-- Extracted material follows --
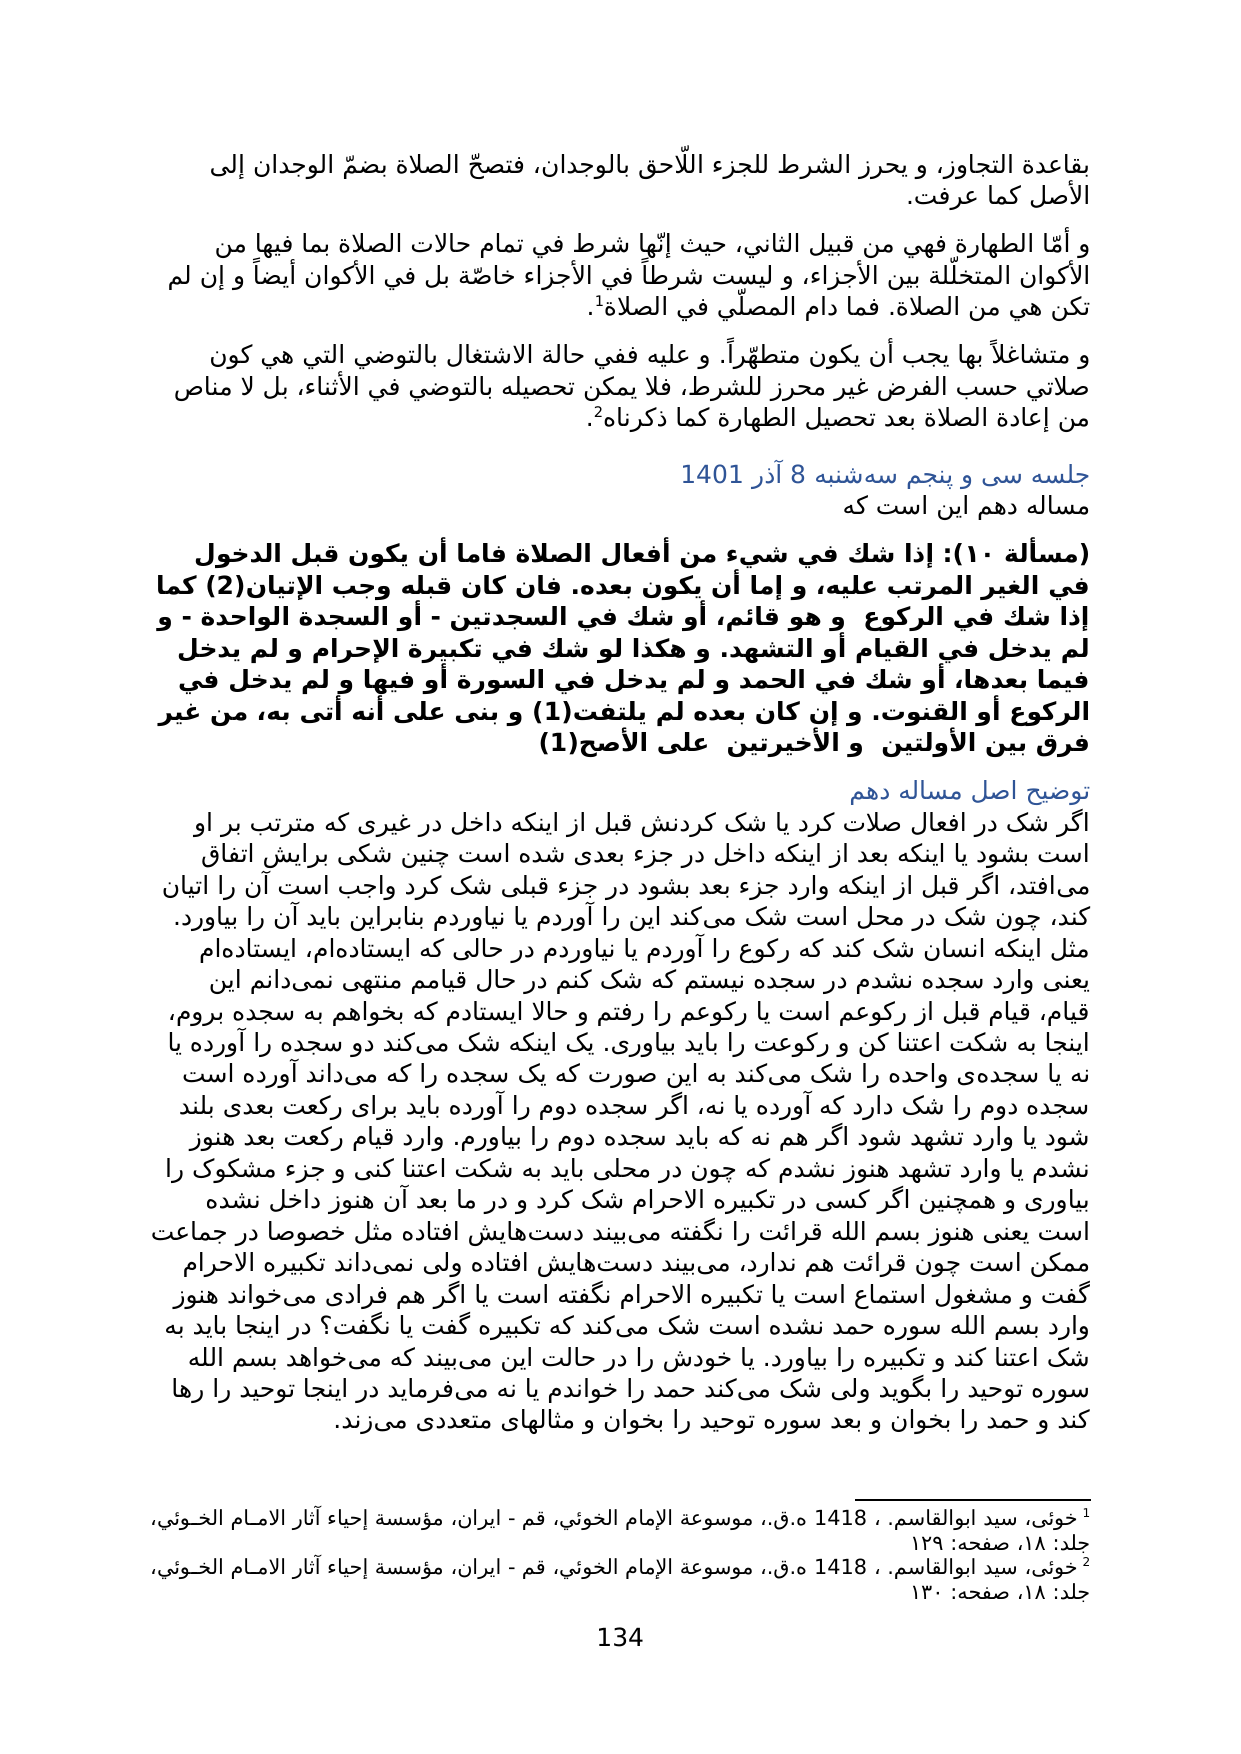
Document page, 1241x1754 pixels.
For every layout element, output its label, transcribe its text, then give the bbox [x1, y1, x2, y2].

text (مسألة ١٠): إذا شك في شيء من أفعال الصلاة فاما أن يكون قبل الدخول في الغير المرتب عليه، و إما أن يكون بعده. فان كان قبله وجب الإتيان(2) كما إذا شك في الركوع و هو قائم، أو شك في السجدتين - أو السجدة الواحدة - و لم يدخل في القيام أو التشهد. و هكذا لو شك في تكبيرة الإحرام و لم يدخل فيما بعدها، أو شك في الحمد و لم يدخل في السورة أو فيها و لم يدخل في الركوع أو القنوت. و إن كان بعده لم يلتفت(1) و بنى على أنه أتى به، من غير فرق بين الأولتين و الأخيرتين على الأصح(1) [150, 539, 1090, 757]
text اگر شک در افعال صلات کرد یا شک کردنش قبل از اینکه داخل در غیری که مترتب بر او است بشود یا اینکه بعد از اینکه داخل در جزء بعدی شده است چنین شکی برایش اتفاق می‌افتد، اگر قبل از اینکه وارد جزء بعد بشود در جزء قبلی شک کرد واجب است آن را اتیان کند، چون شک در محل است شک می‌کند این را آوردم یا نیاوردم بنابراین باید آن را بیاورد. مثل اینکه انسان شک کند که رکوع را آوردم یا نیاوردم در حالی که ایستاده‌ام، ایستاده‌ام یعنی وارد سجده نشدم در سجده نیستم که شک کنم در حال قیامم منتهی نمی‌دانم این قیام، قیام قبل از رکوعم است یا رکوعم را رفتم و حالا ایستادم که بخواهم به سجده بروم، اینجا به شکت اعتنا کن و رکوعت را باید بیاوری. یک اینکه شک می‌کند دو سجده را آورده یا نه یا سجده‌ی واحده را شک می‌کند به این صورت که یک سجده را که می‌داند آورده است سجده دوم را شک دارد که آورده یا نه، اگر سجده دوم را آورده باید برای رکعت بعدی بلند شود یا وارد تشهد شود اگر هم نه که باید سجده دوم را بیاورم. وارد قیام رکعت بعد هنوز نشدم یا وارد تشهد هنوز نشدم که چون در محلی باید به شکت اعتنا کنی و جزء مشکوک را بیاوری و همچنین اگر کسی در تکبیره الاحرام شک کرد و در ما بعد آن هنوز داخل نشده است یعنی هنوز بسم الله قرائت را نگفته می‌بیند دست‌هایش افتاده مثل خصوصا در جماعت ممکن است چون قرائت هم ندارد، می‌بیند دست‌هایش افتاده ولی نمی‌داند تکبیره الاحرام گفت و مشغول استماع است یا تکبیره الاحرام نگفته است یا اگر هم فرادی می‌خواند هنوز وارد بسم الله سوره حمد نشده است شک می‌کند که تکبیره گفت یا نگفت؟ در اینجا باید به شک اعتنا کند و تکبیره را بیاورد. یا خودش را در حالت این می‌بیند که می‌خواهد بسم الله سوره توحید را بگوید ولی شک می‌کند حمد را خواندم یا نه می‌فرماید در اینجا توحید را رها کند و حمد را بخوان و بعد سوره توحید را بخوان و مثالهای متعددی می‌زند. [150, 808, 1090, 1435]
subtitle توضیح اصل مساله دهم [150, 776, 1090, 806]
text و متشاغلاً بها يجب أن يكون متطهّراً. و عليه ففي حالة الاشتغال بالتوضي التي هي كون صلاتي حسب الفرض غير محرز للشرط، فلا يمكن تحصيله بالتوضي في الأثناء، بل لا مناص من إعادة الصلاة بعد تحصيل الطهارة كما ذكرناه. [150, 341, 1090, 433]
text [150, 150, 1090, 211]
text و أمّا الطهارة فهي من قبيل الثاني، حيث إنّها شرط في تمام حالات الصلاة بما فيها من الأكوان المتخلّلة بين الأجزاء، و ليست شرطاً في الأجزاء خاصّة بل في الأكوان أيضاً و إن لم تكن هي من الصلاة. فما دام المصلّي في الصلاة. [150, 229, 1090, 322]
text مساله دهم این است که [150, 491, 1090, 521]
subtitle جلسه سی و پنجم سه‌شنبه 8 آذر 1401 [150, 460, 1090, 489]
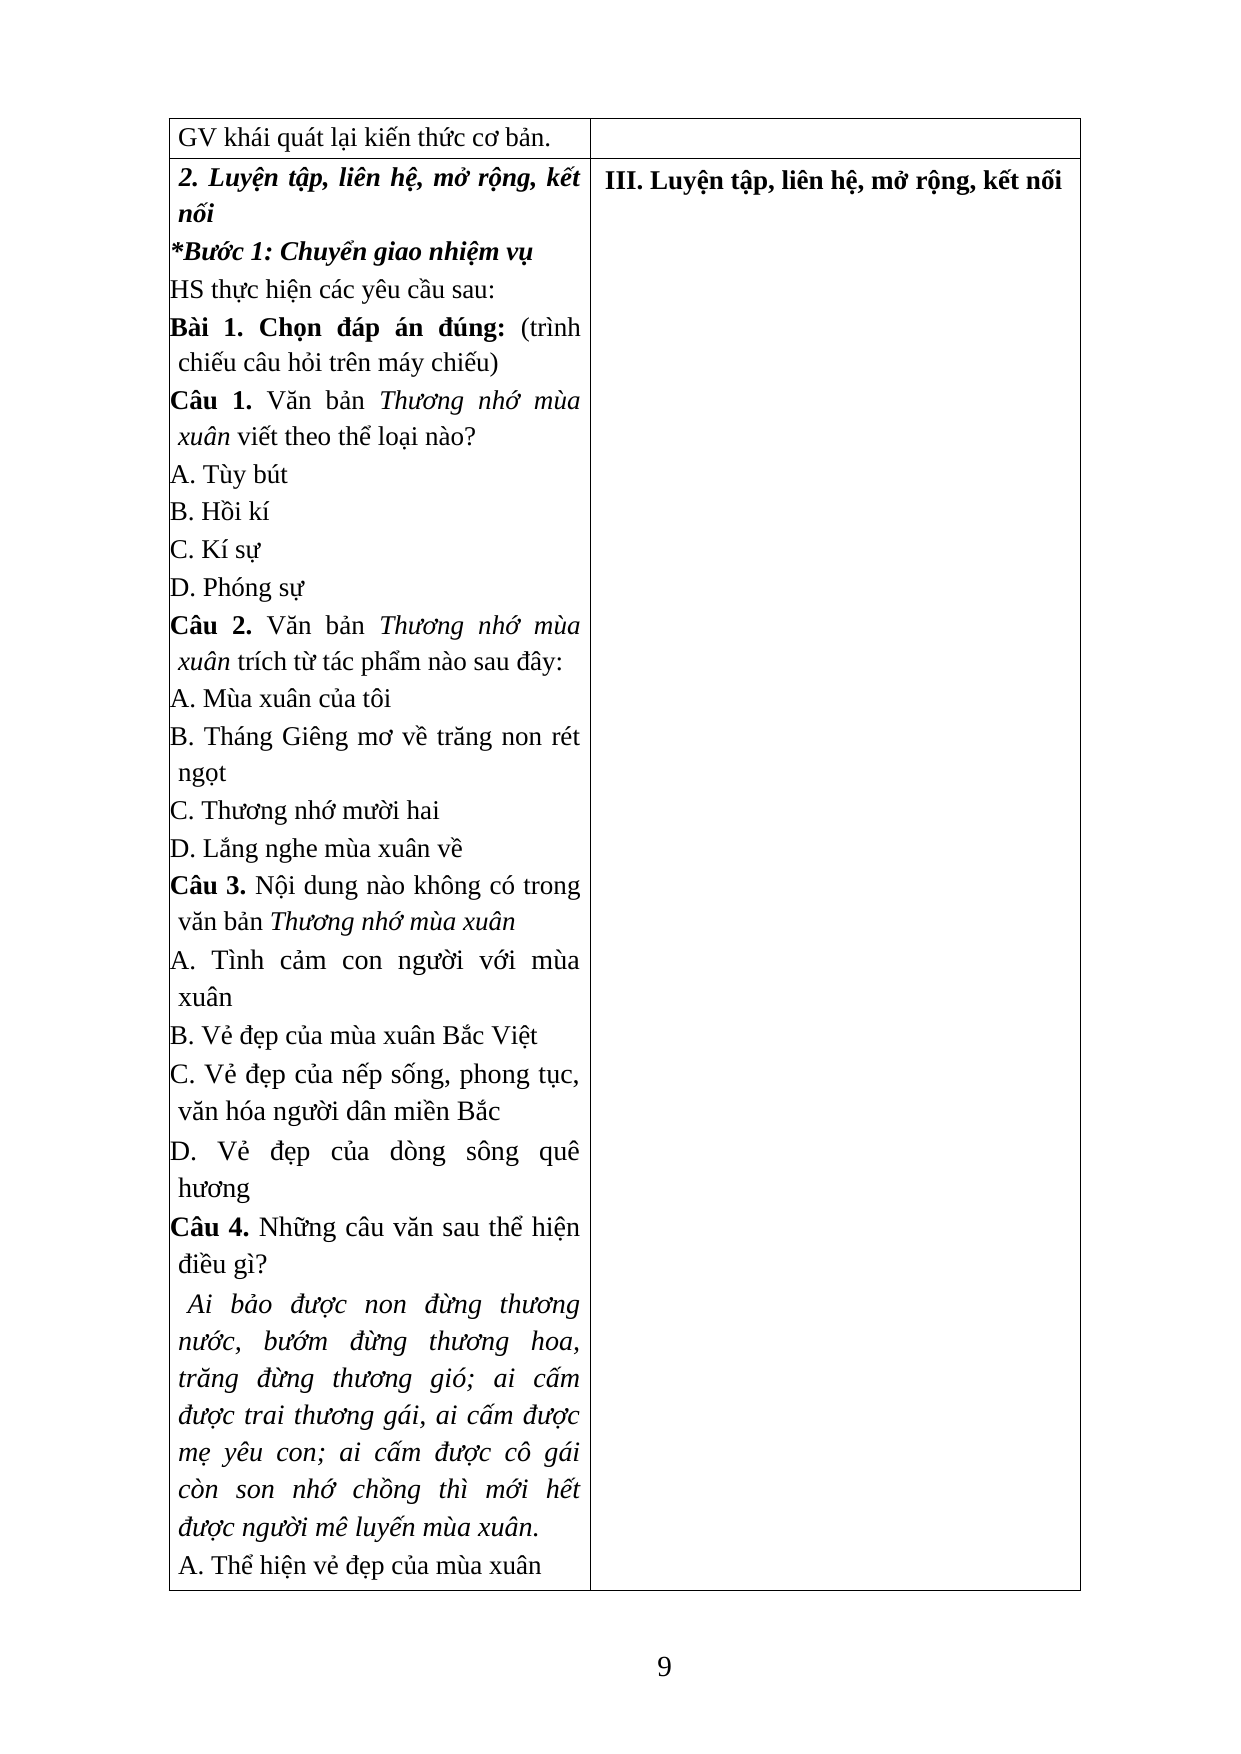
-- Extracted material concluded --
Activity - Print the material above exactly as it appears, but not its pictures.

Task result -
Document page, 1241x1754 pixels.
For every layout element, output its label, transcribe its text, then give the bbox [x1, y1, x2, y2].

text (مسألة ١٠): إذا شك في شيء من أفعال الصلاة فاما أن يكون قبل الدخول في الغير المرتب عليه، و إما أن يكون بعده. فان كان قبله وجب الإتيان(2) كما إذا شك في الركوع و هو قائم، أو شك في السجدتين - أو السجدة الواحدة - و لم يدخل في القيام أو التشهد. و هكذا لو شك في تكبيرة الإحرام و لم يدخل فيما بعدها، أو شك في الحمد و لم يدخل في السورة أو فيها و لم يدخل في الركوع أو القنوت. و إن كان بعده لم يلتفت(1) و بنى على أنه أتى به، من غير فرق بين الأولتين و الأخيرتين على الأصح(1) [150, 539, 1090, 757]
text اگر شک در افعال صلات کرد یا شک کردنش قبل از اینکه داخل در غیری که مترتب بر او است بشود یا اینکه بعد از اینکه داخل در جزء بعدی شده است چنین شکی برایش اتفاق می‌افتد، اگر قبل از اینکه وارد جزء بعد بشود در جزء قبلی شک کرد واجب است آن را اتیان کند، چون شک در محل است شک می‌کند این را آوردم یا نیاوردم بنابراین باید آن را بیاورد. مثل اینکه انسان شک کند که رکوع را آوردم یا نیاوردم در حالی که ایستاده‌ام، ایستاده‌ام یعنی وارد سجده نشدم در سجده نیستم که شک کنم در حال قیامم منتهی نمی‌دانم این قیام، قیام قبل از رکوعم است یا رکوعم را رفتم و حالا ایستادم که بخواهم به سجده بروم، اینجا به شکت اعتنا کن و رکوعت را باید بیاوری. یک اینکه شک می‌کند دو سجده را آورده یا نه یا سجده‌ی واحده را شک می‌کند به این صورت که یک سجده را که می‌داند آورده است سجده دوم را شک دارد که آورده یا نه، اگر سجده دوم را آورده باید برای رکعت بعدی بلند شود یا وارد تشهد شود اگر هم نه که باید سجده دوم را بیاورم. وارد قیام رکعت بعد هنوز نشدم یا وارد تشهد هنوز نشدم که چون در محلی باید به شکت اعتنا کنی و جزء مشکوک را بیاوری و همچنین اگر کسی در تکبیره الاحرام شک کرد و در ما بعد آن هنوز داخل نشده است یعنی هنوز بسم الله قرائت را نگفته می‌بیند دست‌هایش افتاده مثل خصوصا در جماعت ممکن است چون قرائت هم ندارد، می‌بیند دست‌هایش افتاده ولی نمی‌داند تکبیره الاحرام گفت و مشغول استماع است یا تکبیره الاحرام نگفته است یا اگر هم فرادی می‌خواند هنوز وارد بسم الله سوره حمد نشده است شک می‌کند که تکبیره گفت یا نگفت؟ در اینجا باید به شک اعتنا کند و تکبیره را بیاورد. یا خودش را در حالت این می‌بیند که می‌خواهد بسم الله سوره توحید را بگوید ولی شک می‌کند حمد را خواندم یا نه می‌فرماید در اینجا توحید را رها کند و حمد را بخوان و بعد سوره توحید را بخوان و مثالهای متعددی می‌زند. [150, 808, 1090, 1435]
subtitle توضیح اصل مساله دهم [150, 776, 1090, 806]
text و متشاغلاً بها يجب أن يكون متطهّراً. و عليه ففي حالة الاشتغال بالتوضي التي هي كون صلاتي حسب الفرض غير محرز للشرط، فلا يمكن تحصيله بالتوضي في الأثناء، بل لا مناص من إعادة الصلاة بعد تحصيل الطهارة كما ذكرناه. [150, 341, 1090, 433]
text [150, 150, 1090, 211]
text و أمّا الطهارة فهي من قبيل الثاني، حيث إنّها شرط في تمام حالات الصلاة بما فيها من الأكوان المتخلّلة بين الأجزاء، و ليست شرطاً في الأجزاء خاصّة بل في الأكوان أيضاً و إن لم تكن هي من الصلاة. فما دام المصلّي في الصلاة. [150, 229, 1090, 322]
text مساله دهم این است که [150, 491, 1090, 521]
subtitle جلسه سی و پنجم سه‌شنبه 8 آذر 1401 [150, 460, 1090, 489]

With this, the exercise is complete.